Kelly Austin is an Assistant Professor of Sociology at Lehigh. She is in Bududa, Uganda this summer with a group of students pursuing her research in community health. You can see her previous posts here.
I’ve been winding down working on my own research here and I am focusing on enjoying my last few days in Bududa. The rain has also continued, making getting around an adventure. Today was the Lehigh interns’ last day working at the school, PDI Education Center. The Lehigh interns did an amazing job over the last two months. They were quite hard-working and self-sufficient, which made my job easier and allowed me to get more research done. One of the Lehigh interns is studying business. He did great work drafting a formal report on the current status and challenges with the school, the chief one of which had to do with over-hauling the school budget. The Lehigh student visited about a half dozen other primary schools in Bududa for comparison, and was able to develop relevant recommendations for PDI Education Center concerning staffing, staff payment structures, changes to the school fees, etc. The PDI board of directors already approved his recommendations, so I am sure that his work will have a lasting impact on the school for years to come.

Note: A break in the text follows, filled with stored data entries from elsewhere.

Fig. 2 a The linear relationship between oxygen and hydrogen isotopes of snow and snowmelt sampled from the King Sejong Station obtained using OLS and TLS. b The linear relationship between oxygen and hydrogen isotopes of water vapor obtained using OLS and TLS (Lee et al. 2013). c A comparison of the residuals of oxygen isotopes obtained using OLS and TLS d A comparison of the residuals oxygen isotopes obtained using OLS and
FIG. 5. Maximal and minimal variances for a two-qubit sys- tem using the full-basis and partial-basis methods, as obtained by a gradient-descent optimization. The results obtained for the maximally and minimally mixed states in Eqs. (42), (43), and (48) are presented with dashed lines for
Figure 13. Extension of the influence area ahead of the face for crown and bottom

Early in the summer, the Lehigh interns noted that there was a dearth of learning materials on the walls of the classrooms, as well as an absence of the young pupils’ work and art. I was so happy when we visited the school this morning and I saw all of the materials they created with the young pupils featured on every wall. Another highlight was the goodbye and thank you ceremony that the children put on for us. They sang of series of several songs, danced, and gave short speeches. A few of the songs were created just for us, as they had special messages in them. For example, one group of children sang lyrics that said, “We are so sorry you are leaving, will you write a letter to us?” Other songs included messages of “thank you” and they would insert our names in each chorus. After the performance, we played outside with the children. We blew bubbles, which were a huge hit!!! We also rewarded the children with some “sweets” or candies – a very rare treat for many of these children.

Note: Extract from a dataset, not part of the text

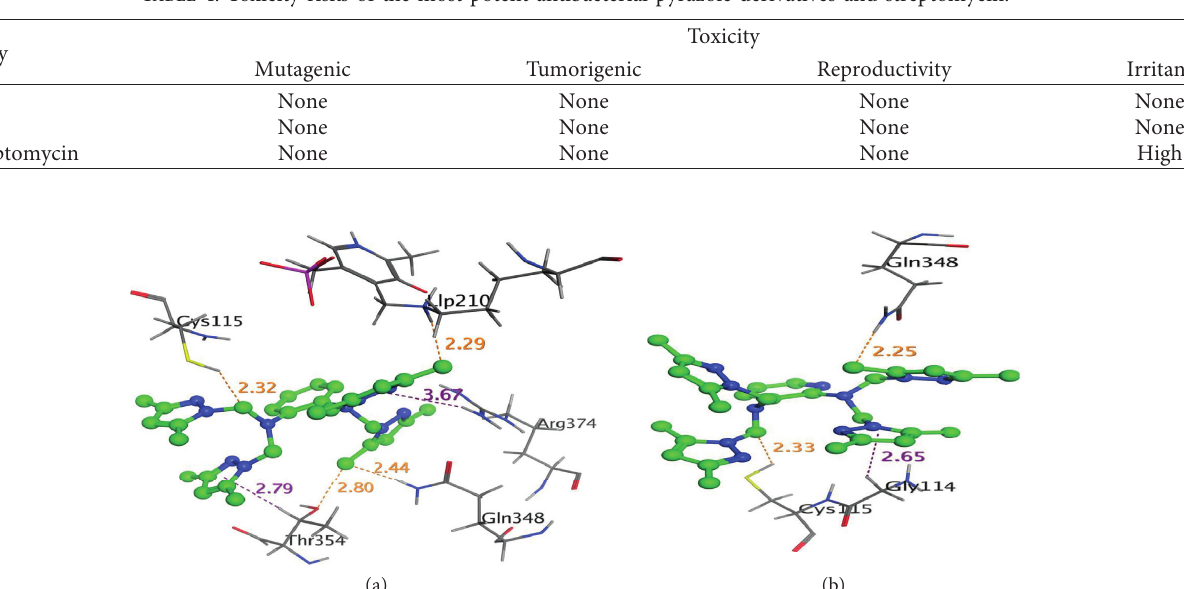
Table 4: Toxicity risks of the most potent antibacterial pyrazole derivatives and streptomycin.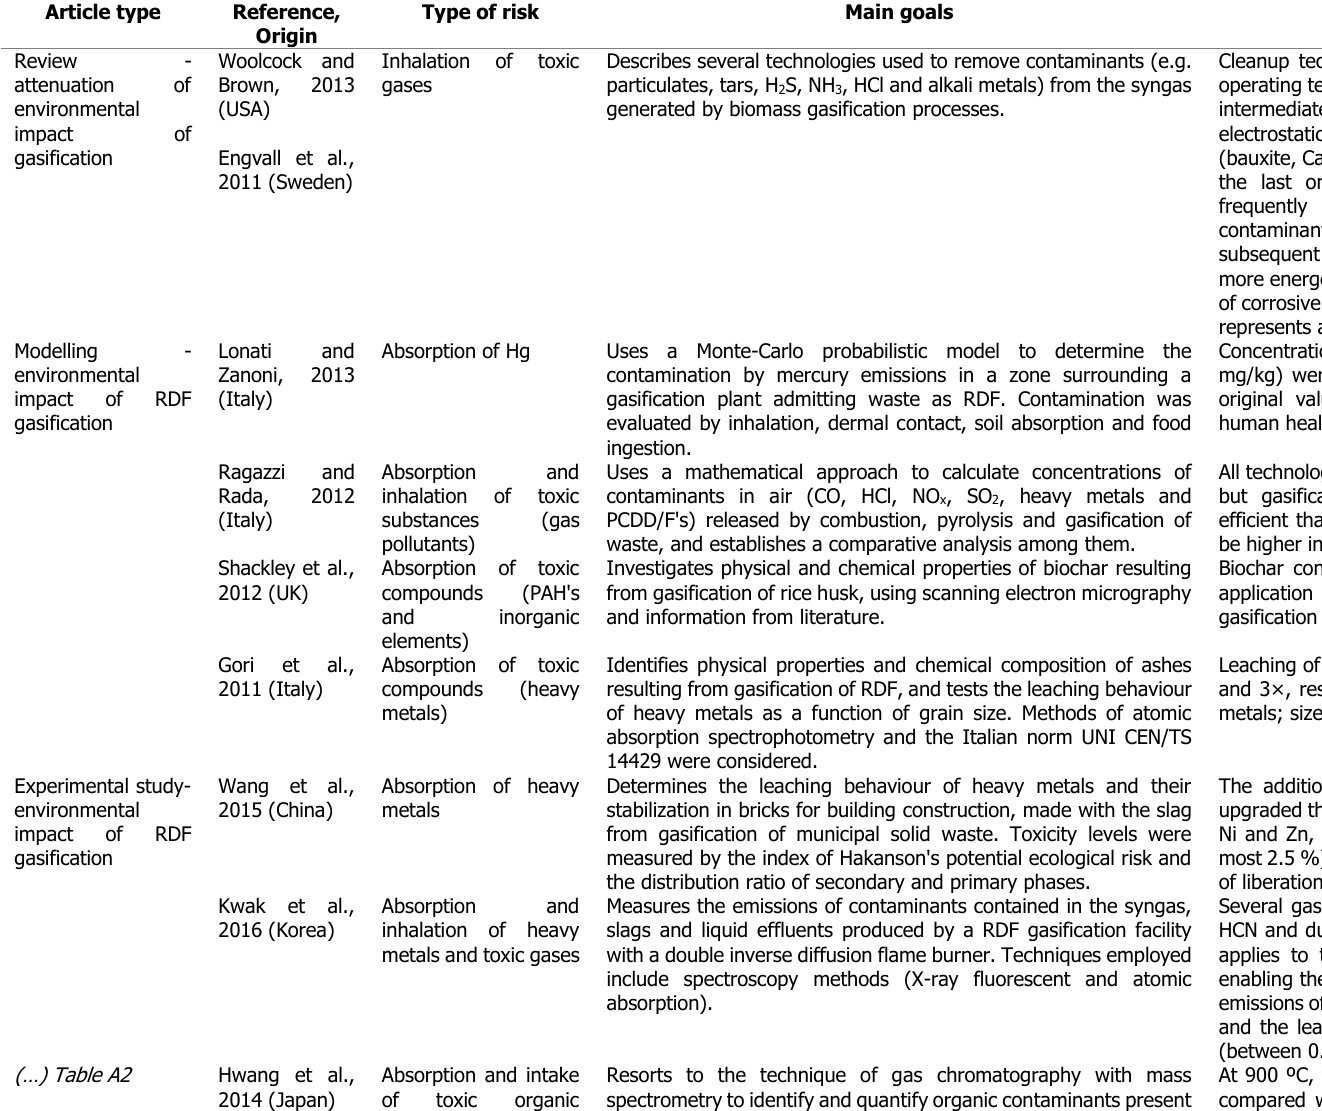
Table A2. Summary of published work on environmental impacts and losses caused by gasification plants (time span:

Meanwhile, back at the Zaale compound, one of the Lehigh students who is doing an exploratory project on mental health held a mini-convention where he brought together the different health workers, religious leaders, local healers, and community leaders he has been interviewing over the last several weeks. A major preliminary finding from his research is the need for greater collaboration among these actors, as mental illness, or “madness” as they refer to it here, is believed to come from a variety of causes, such as bio-medical, witchcraft, or a lack of faith. While the Lehigh student was initially hesitant to bring together so many people with different perspectives on the issue, he reported that the conversation “went great”. His participants were able to see common ground surrounding the lack of resources for mental health and grew to not perceive each other as threats or having competing interests in trying to treat people afflicted by mental illness.

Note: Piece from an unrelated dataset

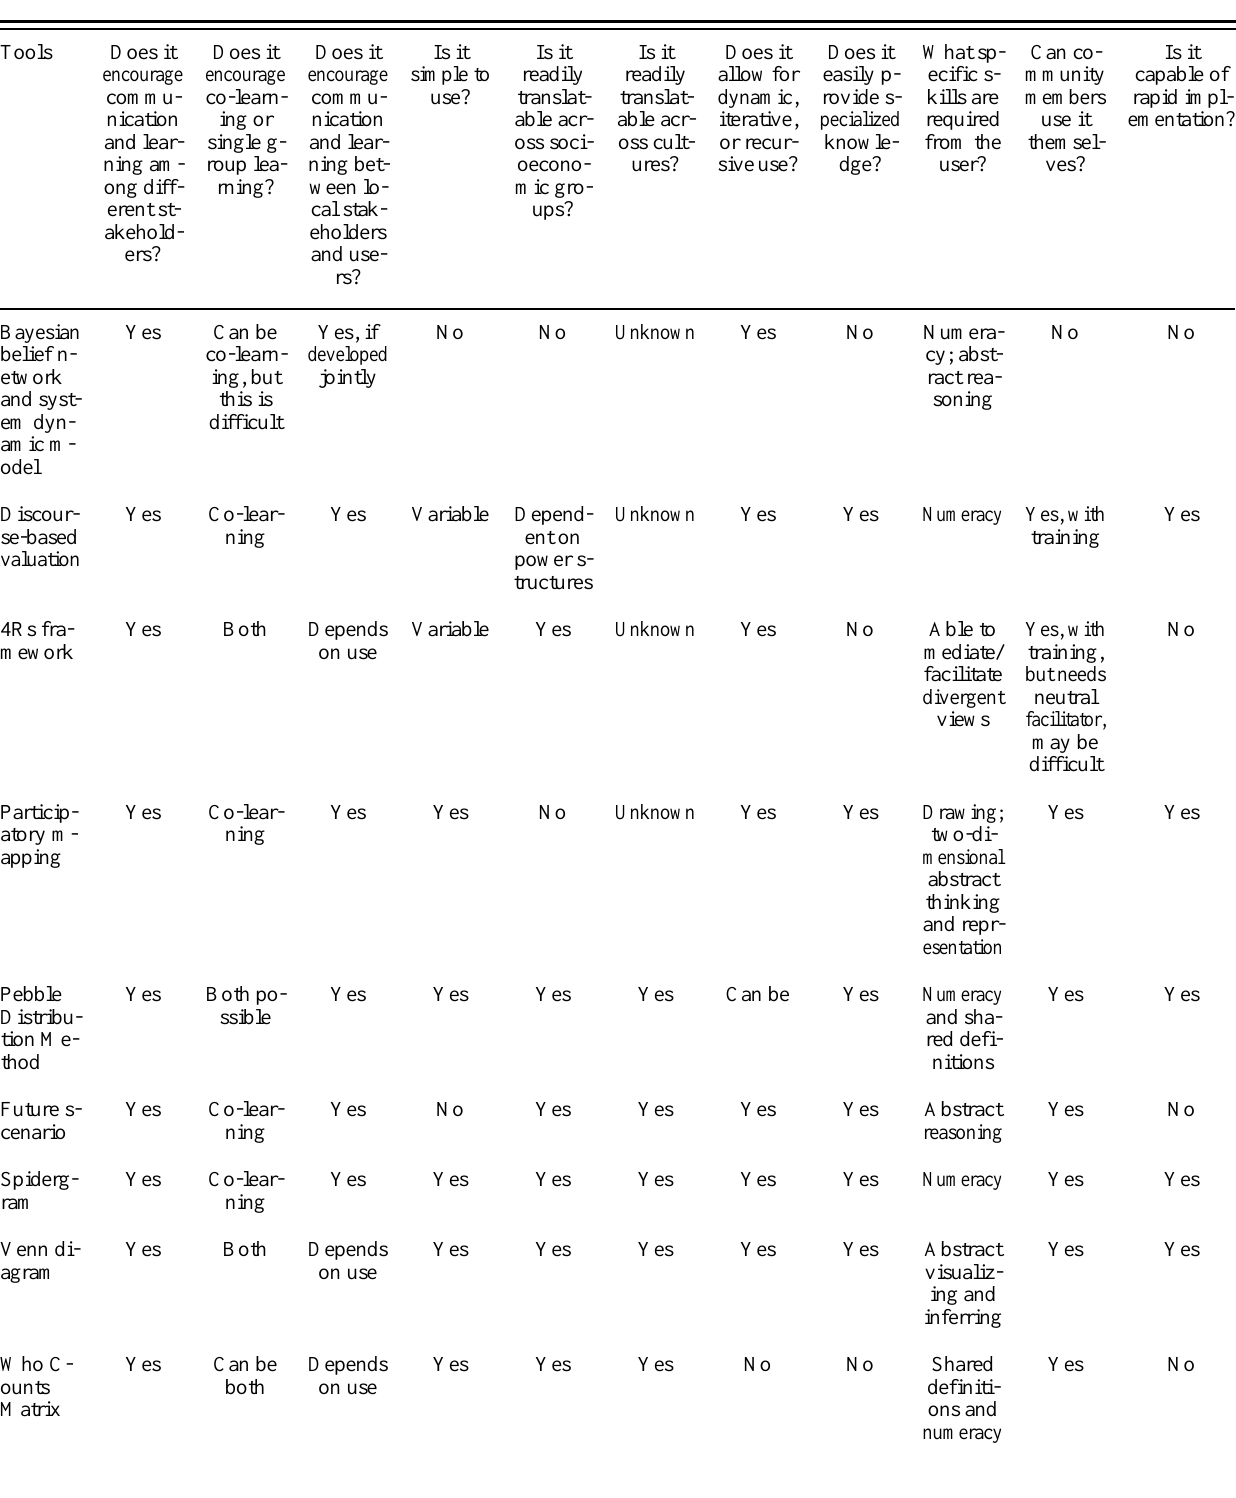
Table 3 . Evaluation criteria applied to each of the tools reviewed: products.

Our next couple of days will have similar culminating events – including a large convention and business training workshop for the village savings and loans association (VSLA), which is the other main aspect that the Lehigh PDI interns have been working in. Maayi and Papa Zaale are already sad for our departure from Bududa on Monday – and we are too. I caught a couple of the students holding back tears during the performance at PDI Education Center. However, there is another huge celebration to look forward to on Sunday – Papa’s 72nd birthday! Our last full day in Bududa will be marked by the birthday of Papa David Zaale. Certainly, living to be 72, while being such an amazing leader in his community, in education, female empowerment, health, savings, and beyond, is something worth commemorating.
Just as I was finishing writing this, the power went back out. So, the power has been on a mere 24-ish hours in the last 10 days. In Uganda, you just have to roll with the punches.